Anthropic reicht IPO-Unterlagen ein, doch der immense Energiehunger der KI-Modelle stellt die hohe Bewertung von einer Billion Dollar infrage.

Die wichtigsten Punkte im Überblick

  • Vertraulicher SEC-Antrag für Börsengang eingereicht
  • Bewertung von knapp einer Billion Dollar angestrebt
  • Energiebedarf der KI-Systeme als kritischer Faktor
  • IPO-Start für Herbst 2026 erwartet

Anthropic hat den nächsten Schritt in Richtung Börsengang gemacht.

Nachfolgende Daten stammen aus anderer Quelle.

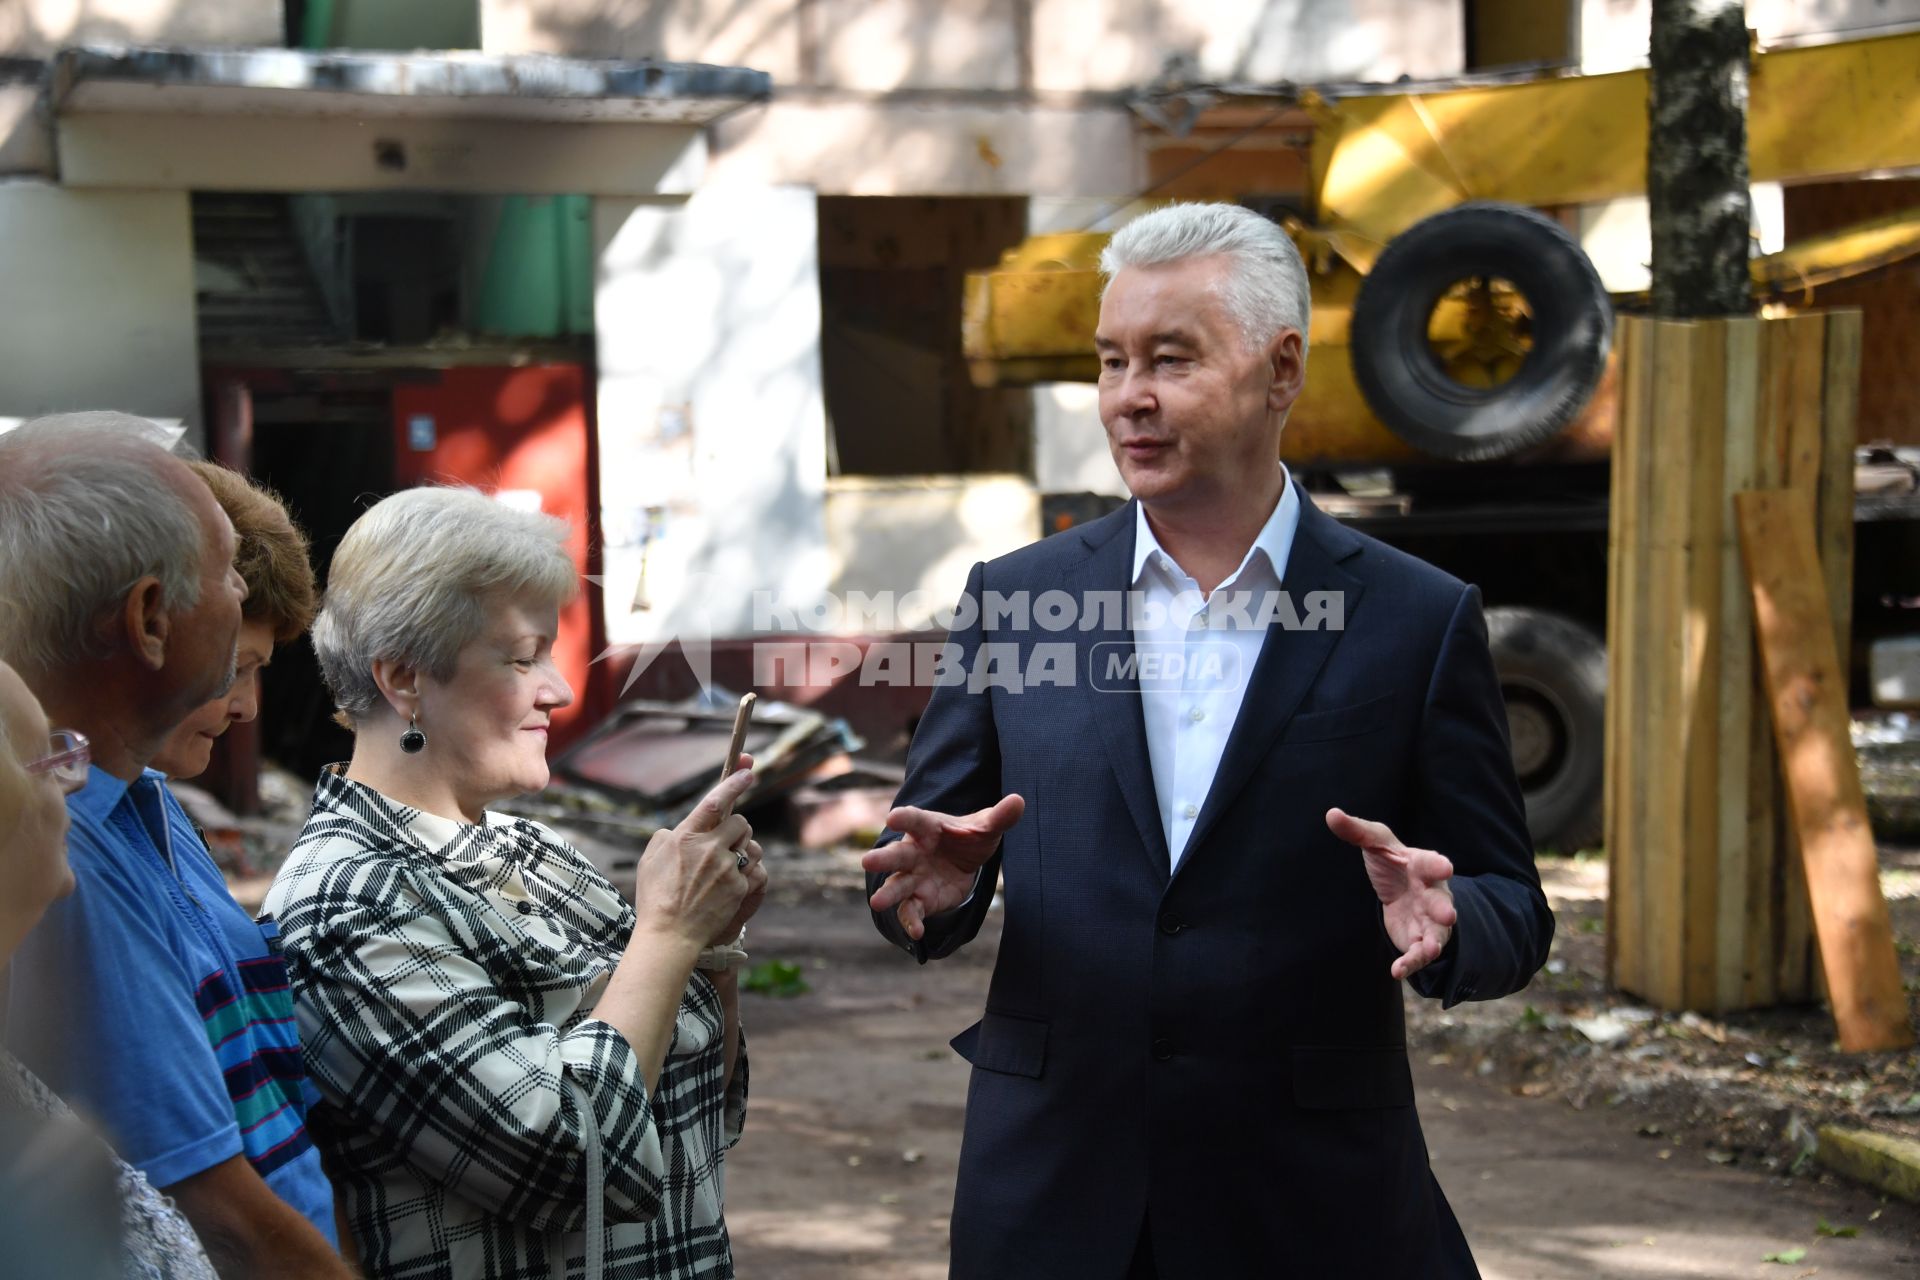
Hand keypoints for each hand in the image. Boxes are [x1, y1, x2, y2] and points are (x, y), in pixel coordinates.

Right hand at [631, 755, 756, 950]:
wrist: (670, 935)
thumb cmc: (655, 898)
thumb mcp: (650, 859)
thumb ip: (665, 837)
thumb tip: (678, 829)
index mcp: (686, 837)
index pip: (715, 801)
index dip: (734, 783)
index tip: (747, 771)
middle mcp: (710, 849)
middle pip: (741, 822)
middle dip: (736, 827)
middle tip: (725, 840)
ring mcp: (727, 868)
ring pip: (750, 845)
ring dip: (741, 850)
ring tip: (722, 867)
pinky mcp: (740, 887)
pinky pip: (751, 869)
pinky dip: (742, 874)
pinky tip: (724, 887)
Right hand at [862, 794, 1024, 939]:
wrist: (965, 861)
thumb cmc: (969, 837)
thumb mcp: (987, 827)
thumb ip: (1000, 816)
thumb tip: (1019, 801)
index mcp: (928, 828)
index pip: (914, 820)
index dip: (904, 819)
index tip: (893, 818)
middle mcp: (914, 852)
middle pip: (897, 855)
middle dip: (883, 859)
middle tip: (867, 861)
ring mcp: (914, 877)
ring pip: (897, 885)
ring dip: (888, 893)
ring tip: (876, 902)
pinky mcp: (921, 899)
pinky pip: (912, 911)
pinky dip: (911, 921)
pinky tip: (917, 933)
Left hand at [1325, 807, 1456, 980]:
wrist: (1400, 890)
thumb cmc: (1392, 862)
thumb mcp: (1375, 843)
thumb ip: (1356, 831)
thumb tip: (1331, 813)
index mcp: (1423, 866)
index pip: (1432, 864)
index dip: (1438, 865)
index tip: (1445, 867)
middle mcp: (1433, 894)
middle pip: (1442, 902)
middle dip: (1444, 908)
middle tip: (1449, 914)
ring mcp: (1429, 919)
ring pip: (1436, 933)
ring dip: (1434, 942)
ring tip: (1430, 950)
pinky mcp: (1418, 939)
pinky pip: (1417, 954)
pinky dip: (1410, 964)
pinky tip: (1397, 971)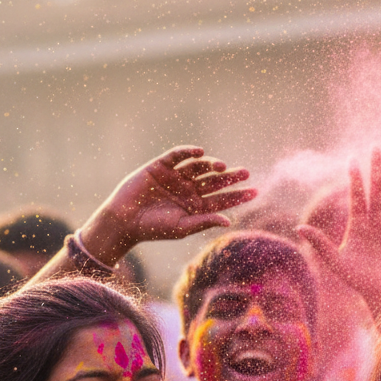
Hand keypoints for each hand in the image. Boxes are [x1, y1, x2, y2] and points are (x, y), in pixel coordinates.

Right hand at [80, 146, 256, 265]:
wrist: (125, 221)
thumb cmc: (154, 228)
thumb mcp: (182, 227)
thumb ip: (204, 221)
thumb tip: (228, 220)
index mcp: (197, 206)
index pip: (222, 199)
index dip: (239, 195)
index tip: (256, 191)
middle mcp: (189, 190)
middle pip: (215, 181)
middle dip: (230, 177)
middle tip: (246, 173)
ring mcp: (175, 177)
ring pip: (198, 167)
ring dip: (210, 165)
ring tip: (221, 166)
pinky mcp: (160, 167)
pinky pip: (177, 156)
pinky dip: (187, 153)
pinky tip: (200, 153)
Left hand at [297, 149, 380, 319]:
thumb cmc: (358, 280)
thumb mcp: (335, 261)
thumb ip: (320, 242)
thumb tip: (299, 227)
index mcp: (358, 224)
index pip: (356, 196)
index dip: (354, 179)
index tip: (352, 160)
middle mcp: (375, 220)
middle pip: (376, 189)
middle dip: (377, 169)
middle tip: (377, 148)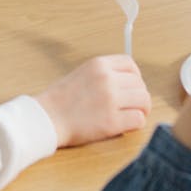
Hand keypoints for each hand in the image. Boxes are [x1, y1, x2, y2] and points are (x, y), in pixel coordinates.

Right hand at [35, 55, 150, 146]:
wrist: (46, 118)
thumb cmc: (60, 100)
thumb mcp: (82, 74)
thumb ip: (103, 74)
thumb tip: (126, 82)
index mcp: (99, 64)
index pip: (130, 65)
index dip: (135, 77)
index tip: (132, 87)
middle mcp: (107, 79)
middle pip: (139, 83)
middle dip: (139, 95)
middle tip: (134, 105)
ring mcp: (110, 99)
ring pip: (144, 100)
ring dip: (142, 109)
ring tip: (134, 115)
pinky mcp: (112, 121)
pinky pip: (138, 119)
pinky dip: (136, 123)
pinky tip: (127, 125)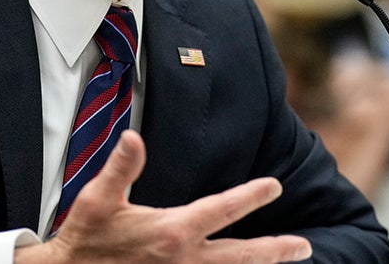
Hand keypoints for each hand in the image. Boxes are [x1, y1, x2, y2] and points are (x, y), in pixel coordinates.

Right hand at [15, 130, 312, 262]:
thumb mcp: (97, 199)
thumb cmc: (85, 239)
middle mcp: (184, 260)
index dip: (252, 196)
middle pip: (242, 256)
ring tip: (288, 261)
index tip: (275, 186)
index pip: (222, 210)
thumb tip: (133, 137)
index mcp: (172, 231)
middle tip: (304, 245)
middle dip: (275, 249)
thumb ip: (121, 168)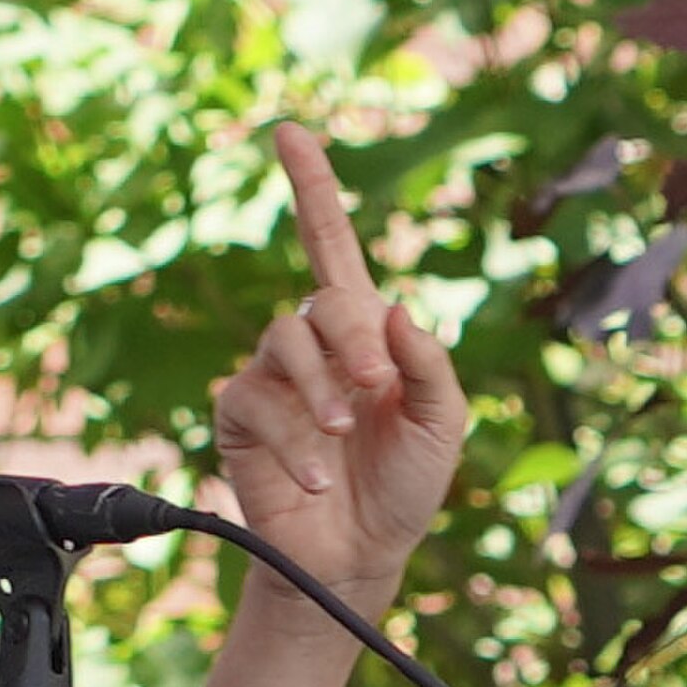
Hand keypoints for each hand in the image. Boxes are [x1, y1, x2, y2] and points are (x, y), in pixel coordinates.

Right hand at [217, 123, 467, 614]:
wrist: (363, 553)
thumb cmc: (407, 484)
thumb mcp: (443, 424)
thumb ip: (428, 365)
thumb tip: (397, 307)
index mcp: (366, 334)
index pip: (334, 248)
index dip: (313, 191)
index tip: (290, 133)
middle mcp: (316, 345)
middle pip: (323, 304)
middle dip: (353, 342)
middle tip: (376, 386)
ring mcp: (275, 378)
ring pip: (284, 343)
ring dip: (320, 389)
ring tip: (341, 435)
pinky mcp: (242, 417)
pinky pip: (254, 399)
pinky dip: (291, 436)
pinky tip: (316, 474)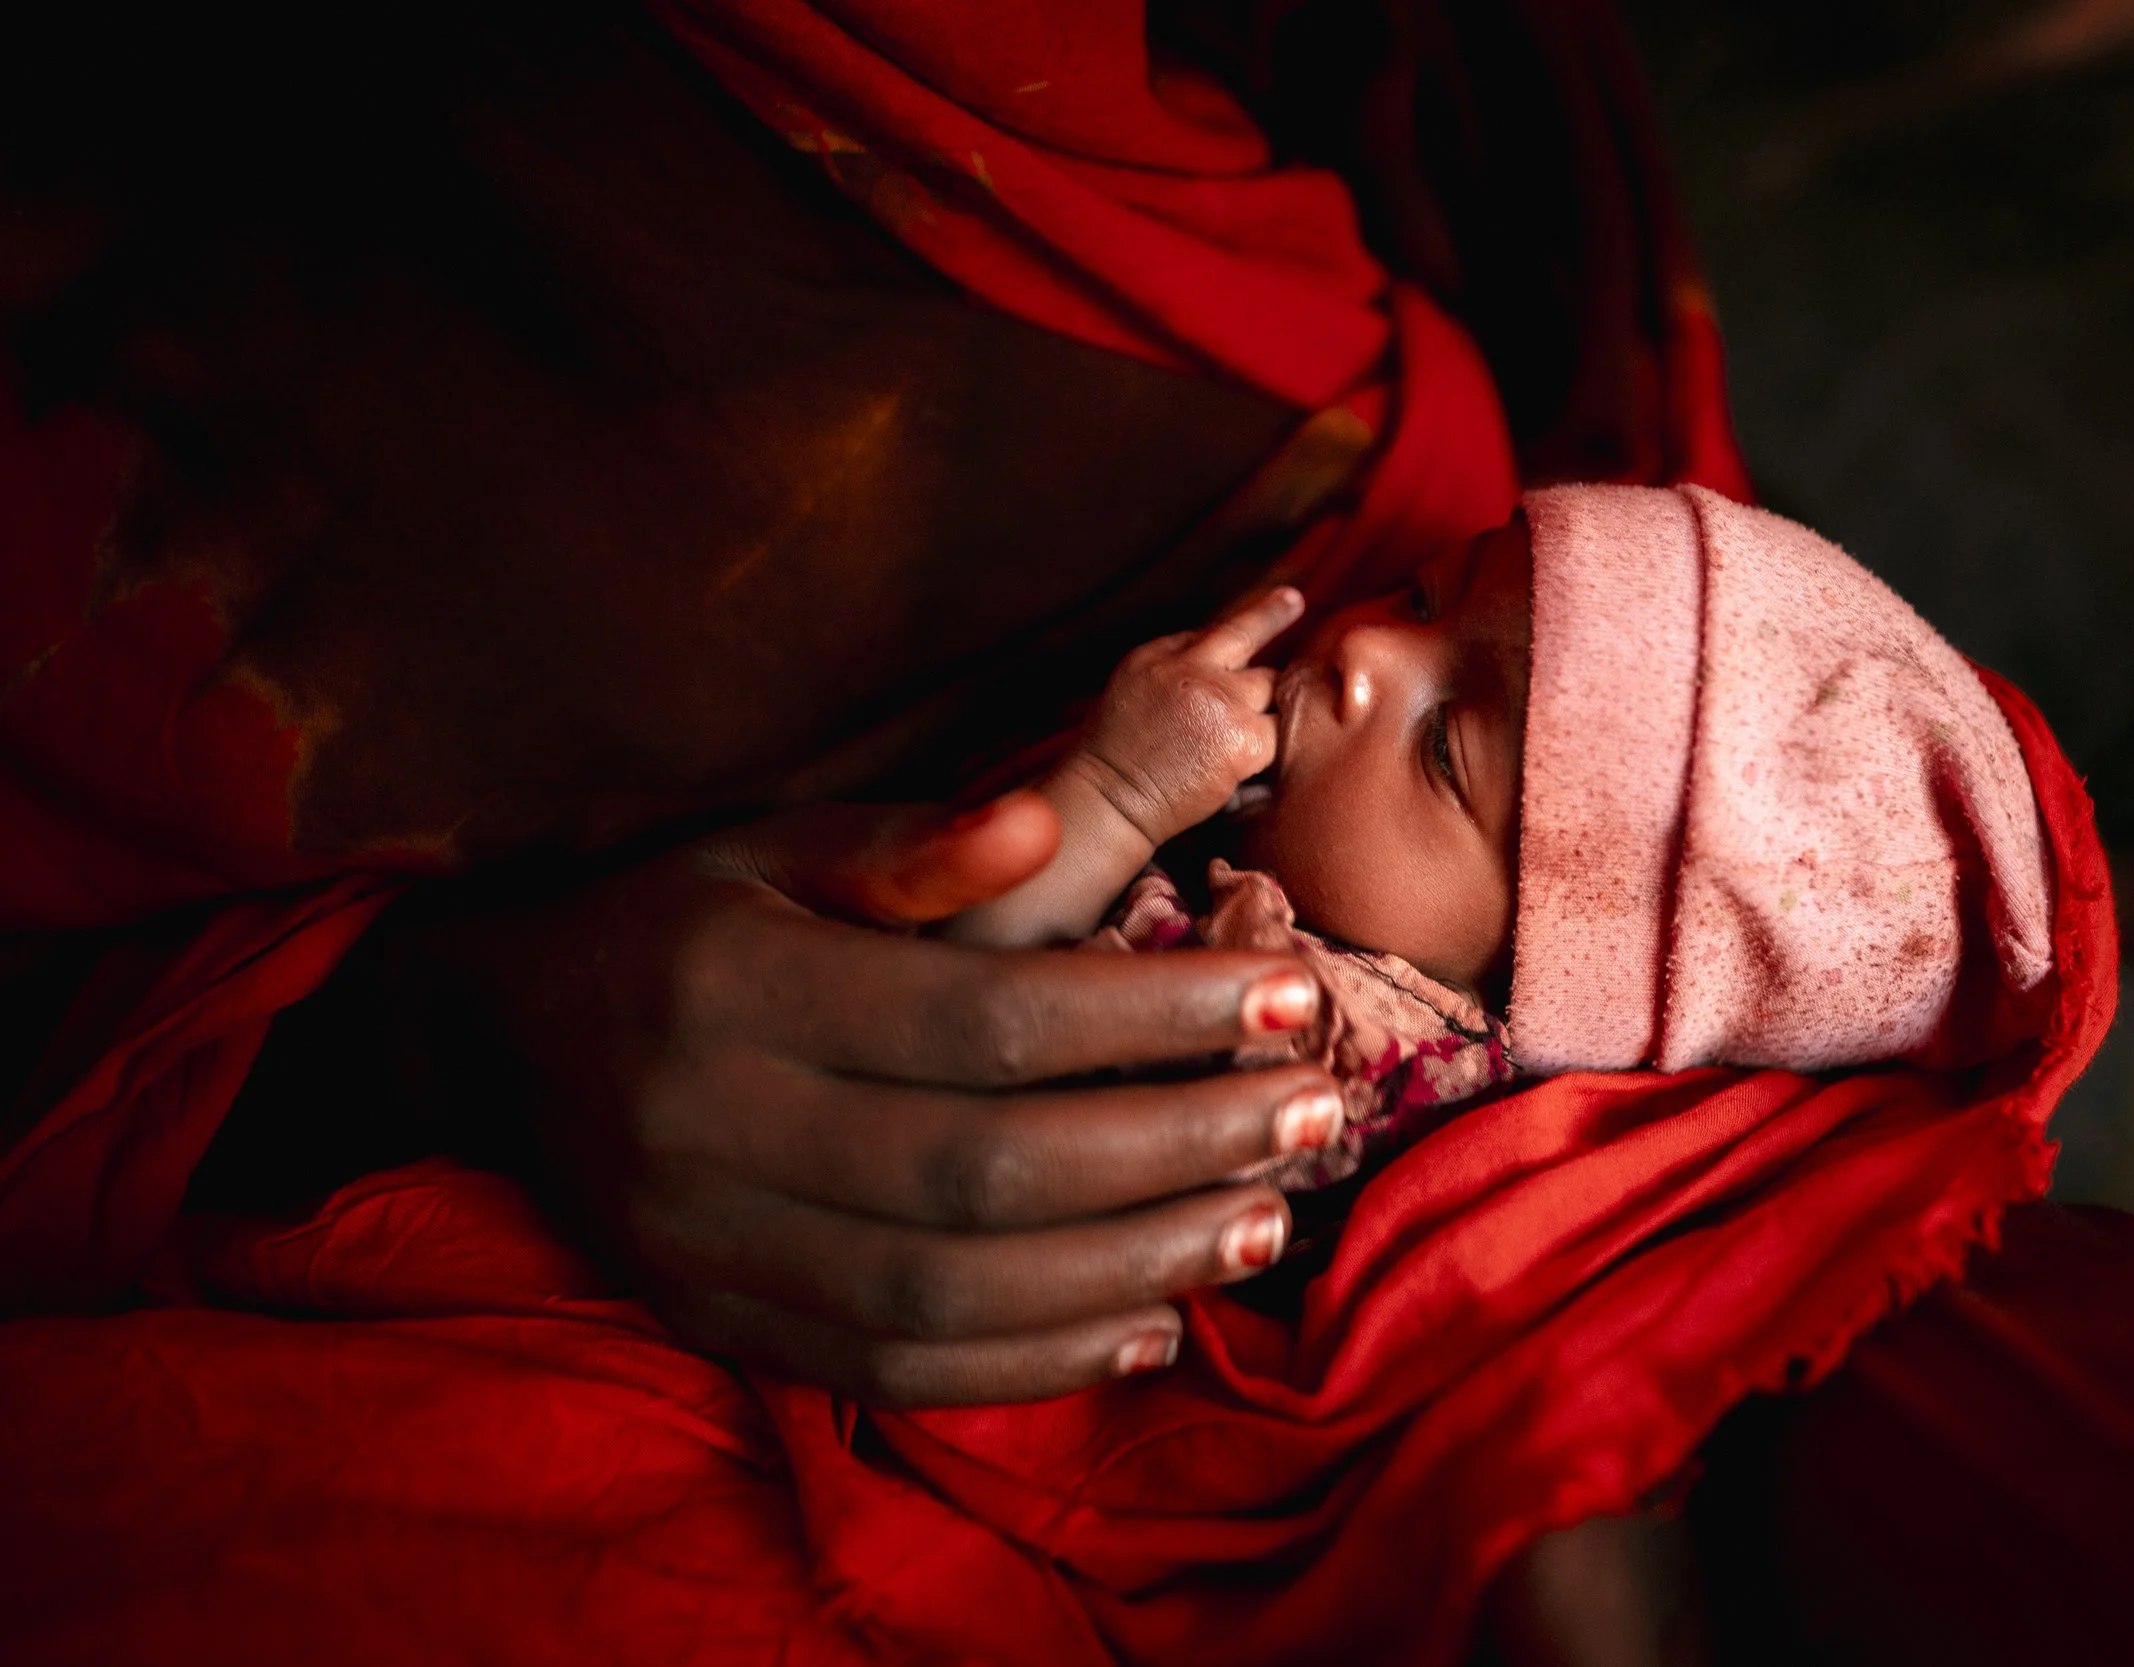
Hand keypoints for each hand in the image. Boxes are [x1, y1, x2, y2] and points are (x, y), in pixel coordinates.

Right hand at [432, 792, 1346, 1404]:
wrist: (504, 1041)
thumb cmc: (681, 918)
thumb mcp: (774, 845)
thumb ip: (911, 849)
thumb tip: (1042, 823)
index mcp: (734, 985)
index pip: (984, 1016)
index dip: (1153, 1014)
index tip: (1293, 996)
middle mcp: (711, 1126)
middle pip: (985, 1166)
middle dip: (1174, 1144)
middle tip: (1313, 1115)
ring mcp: (707, 1246)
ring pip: (950, 1290)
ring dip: (1131, 1265)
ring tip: (1264, 1220)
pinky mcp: (722, 1321)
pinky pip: (893, 1370)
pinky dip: (1034, 1363)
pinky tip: (1149, 1325)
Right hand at [1064, 586, 1304, 848]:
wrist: (1108, 802)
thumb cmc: (1114, 761)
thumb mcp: (1131, 691)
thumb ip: (1174, 666)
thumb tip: (1223, 652)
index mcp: (1159, 656)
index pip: (1217, 630)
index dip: (1259, 615)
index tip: (1292, 599)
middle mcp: (1190, 668)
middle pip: (1250, 641)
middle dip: (1269, 633)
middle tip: (1286, 623)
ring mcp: (1221, 700)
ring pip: (1271, 689)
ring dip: (1263, 714)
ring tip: (1230, 748)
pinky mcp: (1244, 738)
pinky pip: (1276, 734)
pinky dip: (1264, 754)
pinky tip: (1239, 774)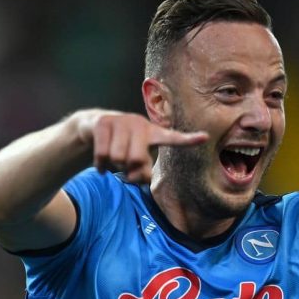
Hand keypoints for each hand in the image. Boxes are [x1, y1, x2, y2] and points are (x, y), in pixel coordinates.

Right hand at [78, 110, 207, 182]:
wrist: (93, 126)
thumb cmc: (122, 146)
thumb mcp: (135, 158)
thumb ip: (142, 171)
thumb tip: (138, 178)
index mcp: (153, 133)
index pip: (174, 138)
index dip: (189, 139)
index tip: (205, 137)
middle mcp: (140, 123)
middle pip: (137, 159)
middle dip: (128, 169)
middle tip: (125, 168)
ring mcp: (121, 121)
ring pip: (118, 158)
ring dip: (113, 166)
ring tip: (113, 161)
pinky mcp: (103, 123)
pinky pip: (102, 154)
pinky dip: (100, 166)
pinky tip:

Der Claude-Entwickler reichte am Montag vertrauliche Unterlagen bei der US-Börsenaufsicht SEC ein — ein Signal, das Insider bereits als Auftakt für einen möglichen IPO im Herbst 2026 werten.

Der Schritt kommt früh. Rivale OpenAI hat seinen eigenen Börsengang noch nicht angestoßen, Anthropic prescht vor. Die zuletzt bekannte Bewertung liegt bei knapp einer Billion Dollar, gestützt durch eine Finanzierungsrunde von 65 Milliarden Dollar. Der jährliche Umsatz soll inzwischen eine Rate von 47 Milliarden Dollar erreicht haben — ein rapider Anstieg gegenüber rund 9 Milliarden Dollar Ende 2025.

Wachstum braucht Strom

Hinter den beeindruckenden Wachstumszahlen lauert eine strukturelle Herausforderung, die Anthropic mit der gesamten KI-Branche teilt: Rechenleistung braucht Energie, und zwar in einem Tempo, das die bestehende Strominfrastruktur überfordert. Allein in Virginia — dem globalen Zentrum für Rechenzentren — sollen bis zu 27 Gigawatt an Diesel-Backup-Kapazität eingesetzt werden, um den aktuellen Bedarf zu decken. Das entspricht der Leistung von 27 großen Kernkraftwerken.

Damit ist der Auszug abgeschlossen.